- [WHAT THE TASK ASKS] Copy each line from the records below in which the word "down" is found.

- [DATA TO PROCESS]
------
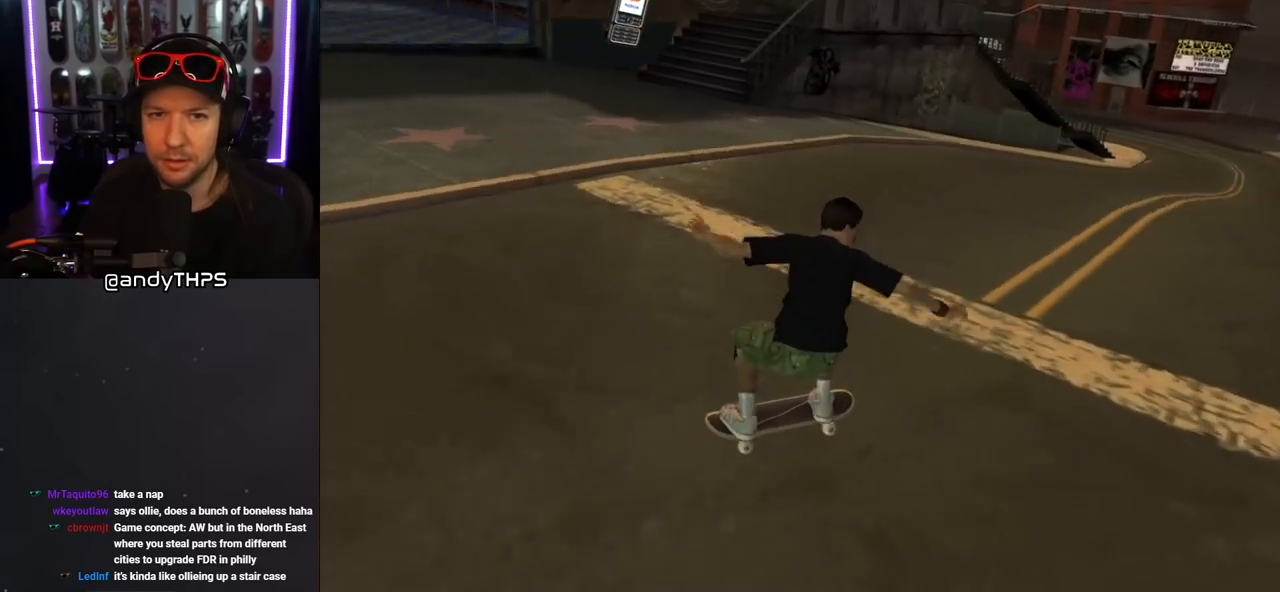
{"buttons": [], "left_stick": "center", "right_stick": "right", "events": [[500, "right_stick", "right"]]}
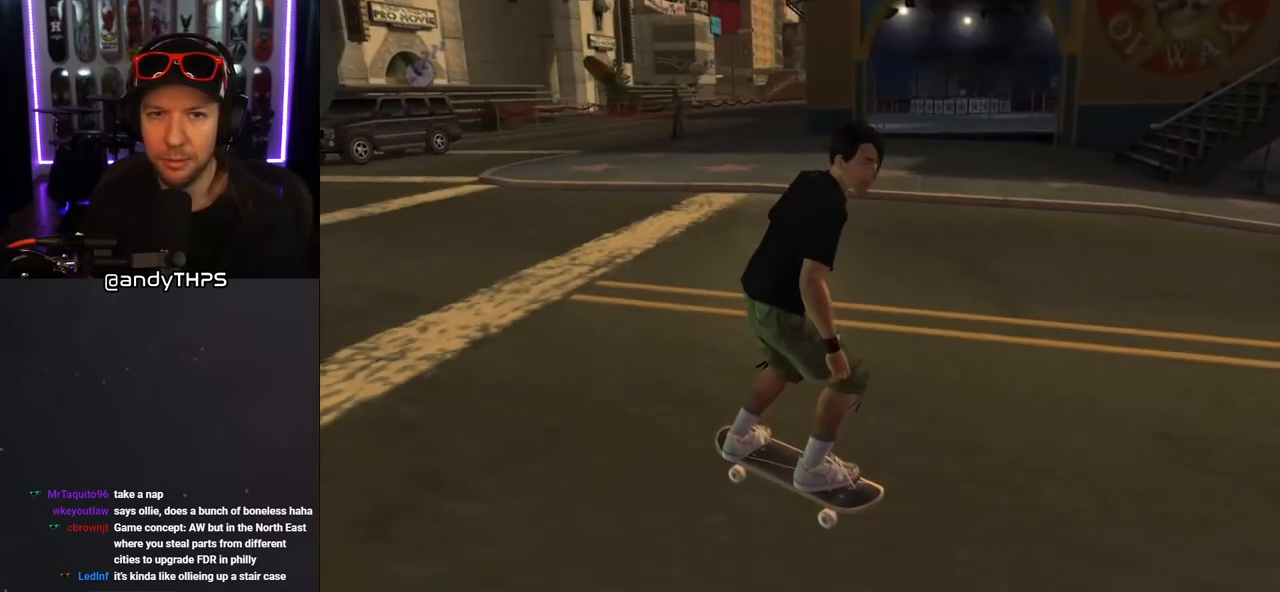
{"buttons": [], "left_stick": "center", "right_stick": "right", "events": [[317, "DPAD_LEFT", "down"], [450, "DPAD_LEFT", "up"]]}
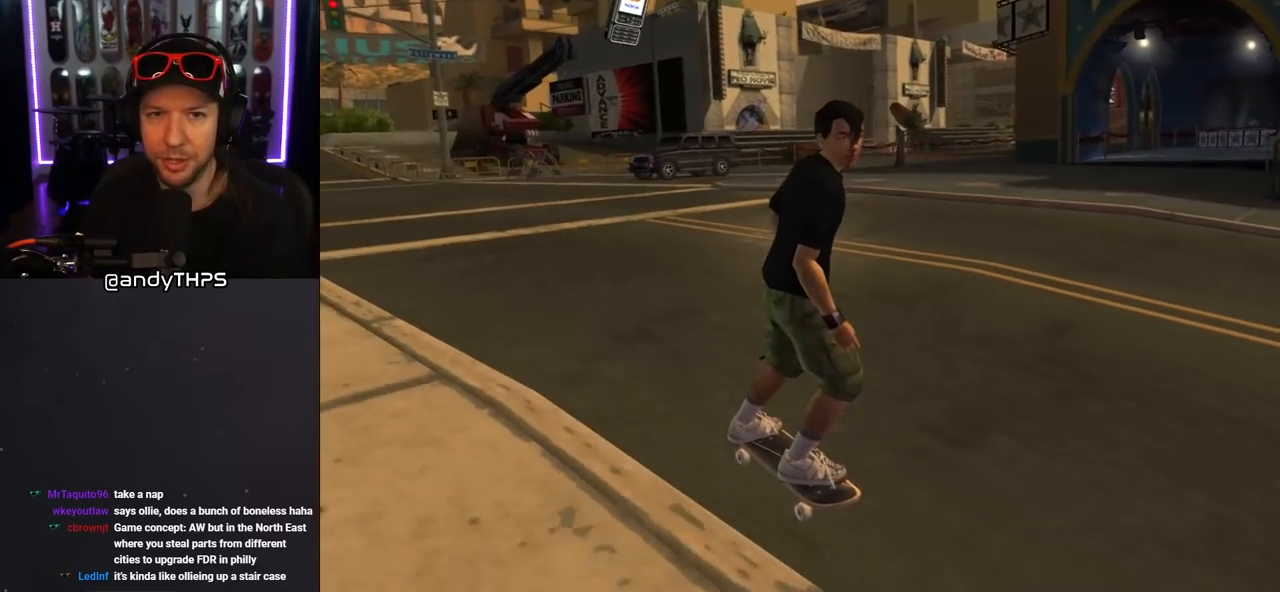
{"buttons": [], "left_stick": "center", "right_stick": "left", "events": [[233, "DPAD_LEFT", "down"], [383, "DPAD_LEFT", "up"], [500, "right_stick", "left"]]}
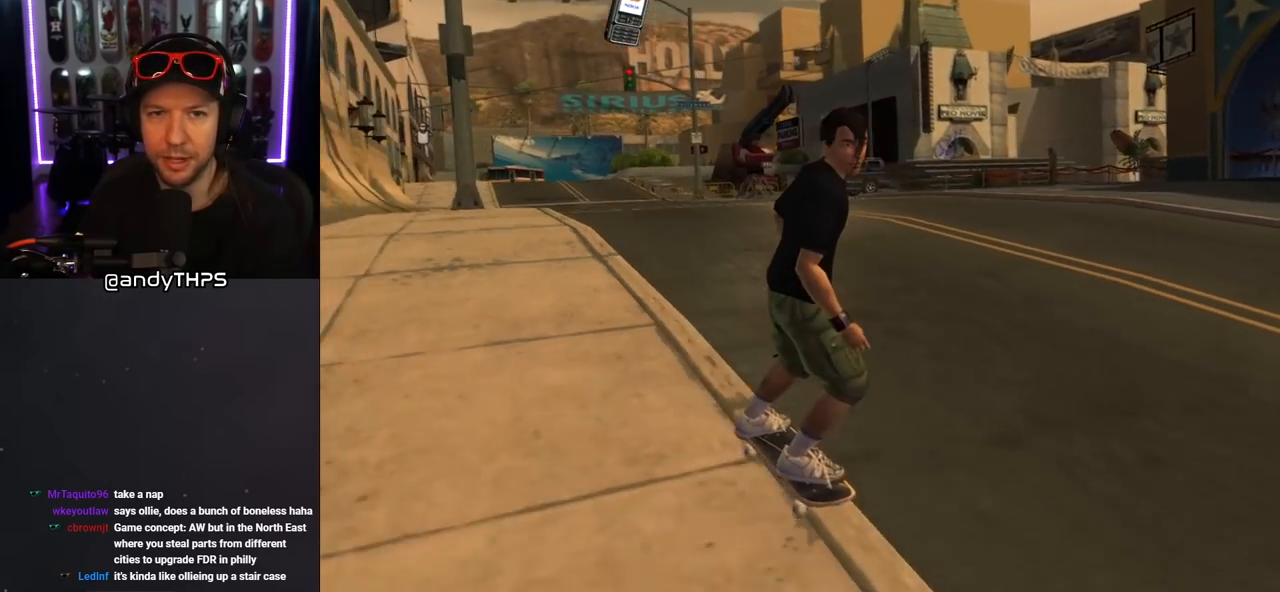
{"buttons": [], "left_stick": "center", "right_stick": "left", "events": []}
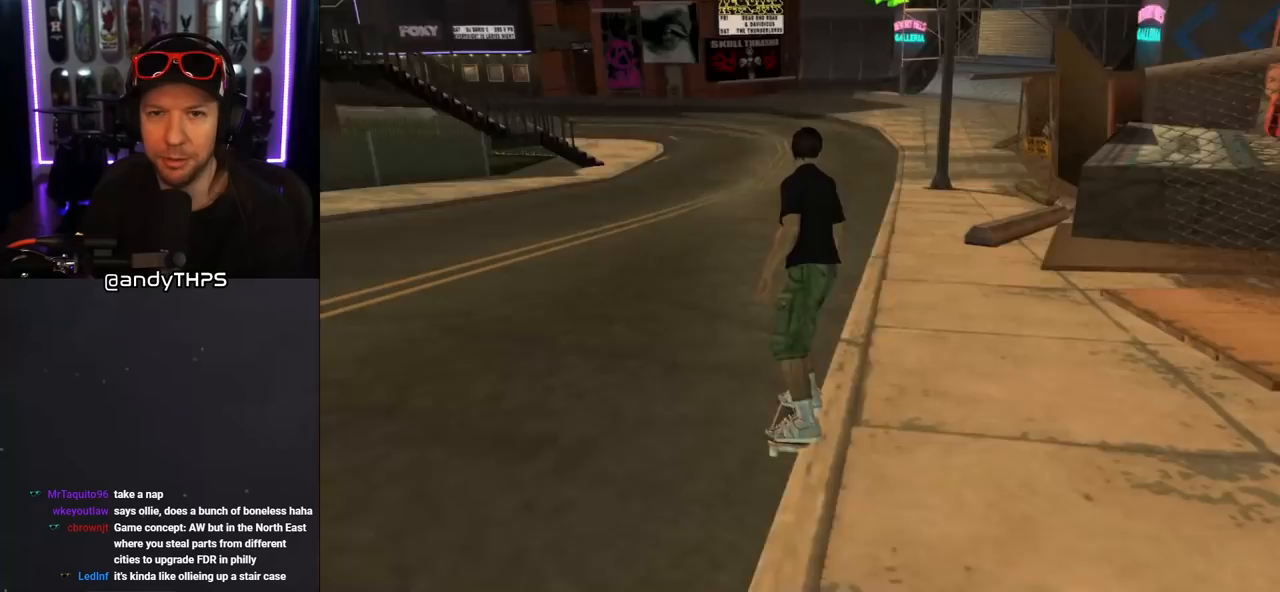
{"buttons": ["CROSS", "DPAD_LEFT"], "left_stick": "center", "right_stick": "center", "events": [[167, "right_stick", "center"], [267, "CROSS", "down"], [333, "DPAD_LEFT", "down"]]}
------
- [TASK SOLUTION]
{"buttons": [], "left_stick": "center", "right_stick": "right", "events": [[317, "DPAD_LEFT", "down"], [450, "DPAD_LEFT", "up"]]}
{"buttons": [], "left_stick": "center", "right_stick": "left", "events": [[233, "DPAD_LEFT", "down"], [383, "DPAD_LEFT", "up"], [500, "right_stick", "left"]]}
{"buttons": ["CROSS", "DPAD_LEFT"], "left_stick": "center", "right_stick": "center", "events": [[167, "right_stick", "center"], [267, "CROSS", "down"], [333, "DPAD_LEFT", "down"]]}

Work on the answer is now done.